The current Department of Education is moving in the right direction. Secretary Betsy DeVos has rescinded the April 2011 Dear Colleague letter and promises to replace it with rules developed through the required open process. She has also issued interim guidelines restoring due process to the college campus. “The era of rule-by-letter is over,” said the secretary.

But what if the damage proves to be irreversible? Universities have built up powerful internal bureaucracies devoted to preserving and expanding the dominion of Title IX. So far, most schools are sticking with the old rules and not adopting the secretary’s interim guidelines. U.S. senators Bernie Sanders and Kirsten Gillibrand have denounced DeVos’s reform proposals as “a disgrace” and “shameful.” Congressional Democrats have introduced the Title IX Protection Act to enact Ali’s Dear Colleague letter into law. A similar bill sailed through the California legislature—nearly unopposed.

Melnick’s faith in reform might seem naive except for one unexpected development. When the California Title IX protection bill came to Governor Jerry Brown’s desk last year, he refused to sign it. And his reasons for the veto sounded almost Melnickian. Accused students, the governor said, are owed “the presumption of innocence until the facts speak otherwise.”
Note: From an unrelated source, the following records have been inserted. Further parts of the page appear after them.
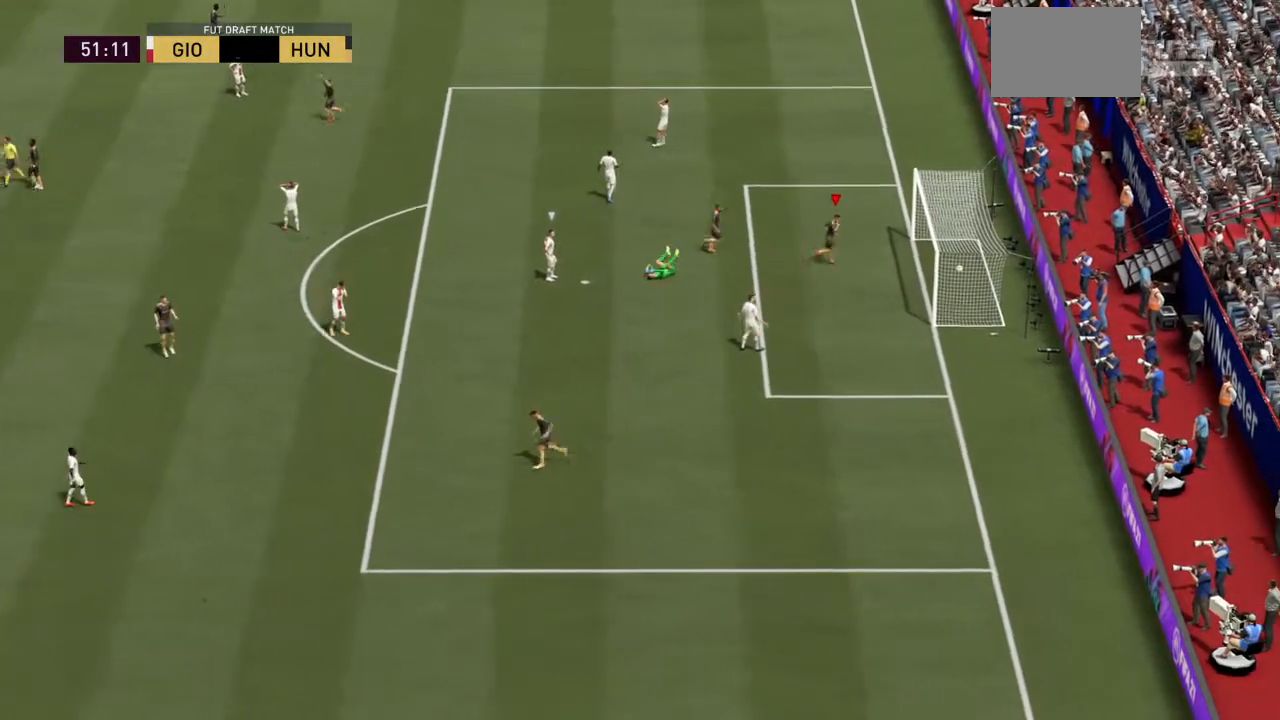
{"buttons": [], "left_stick": "down-right", "right_stick": "center", "events": [[367, "left_stick", "down-right"]]}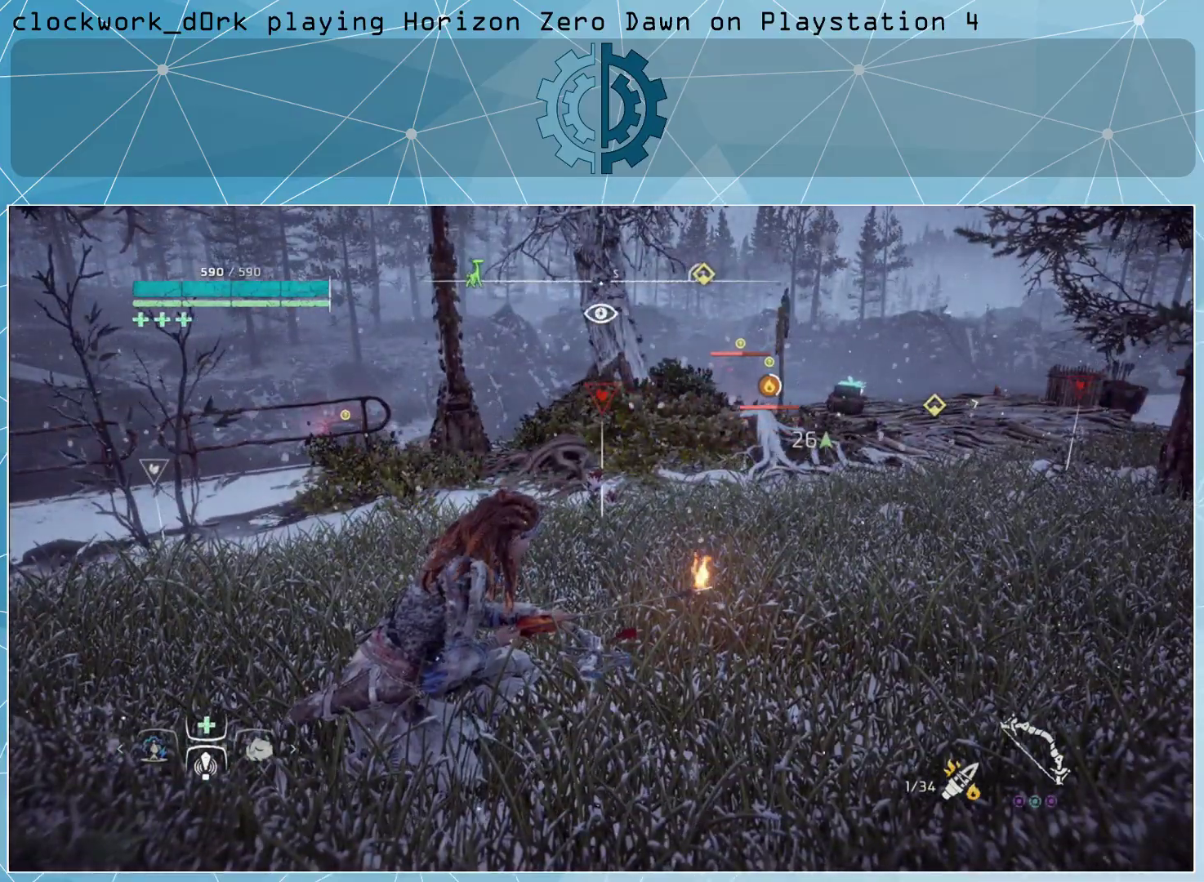
Gameplay with a controller (PlayStation layout); each line is a JSON object with the inputs held at the frame after it. "events" lists button and stick changes between this image and that frame as [ms after this image, input, new state], when the widget could be followed in between.
{"buttons": [], "left_stick": "center", "right_stick": "center", "events": [[100, "left_stick", "up-right"], [367, "left_stick", "center"]]}
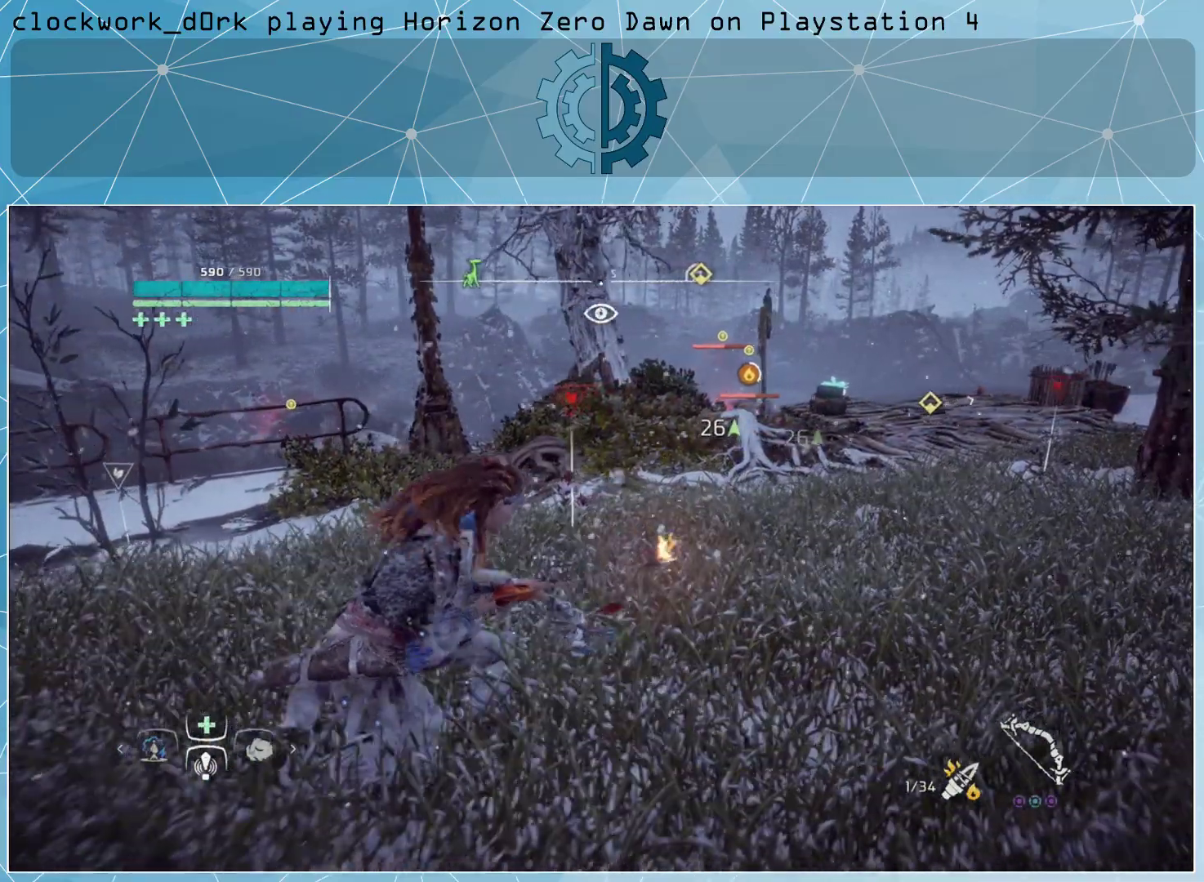
{"buttons": [], "left_stick": "center", "right_stick": "center", "events": []}
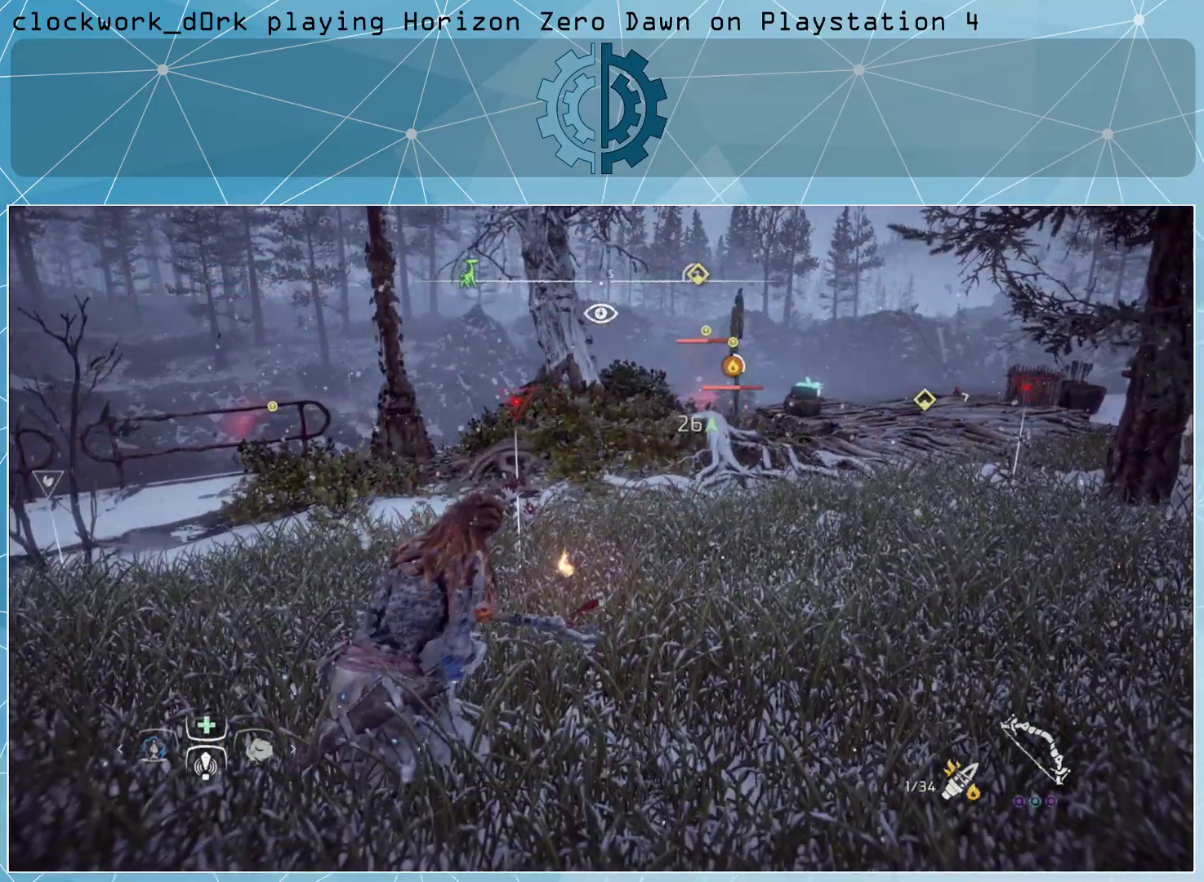
{"buttons": [], "left_stick": "center", "right_stick": "center", "events": [[100, "left_stick", "up-right"], [300, "right_stick", "up-right"], [500, "left_stick", "center"], [500, "right_stick", "center"]]}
The Transformation of Title IX is a disturbing tale of how, even in a rule-of-law nation like ours, bureaucrats and ideologues can subvert the law, wreak havoc on lives and civil liberties, and divert millions of dollars to harmful ends. Melnick’s book is an act of intellectual due process—it is scrupulous and nonpartisan. In these hyperbolic and hyper-partisan times, he has provided a model for how to address complex and contentious issues with reason and restraint.

Christina Hoff Sommers is a resident scholar at the American Enterprise Institute. Her books include Who Stole Feminism? and The War Against Boys.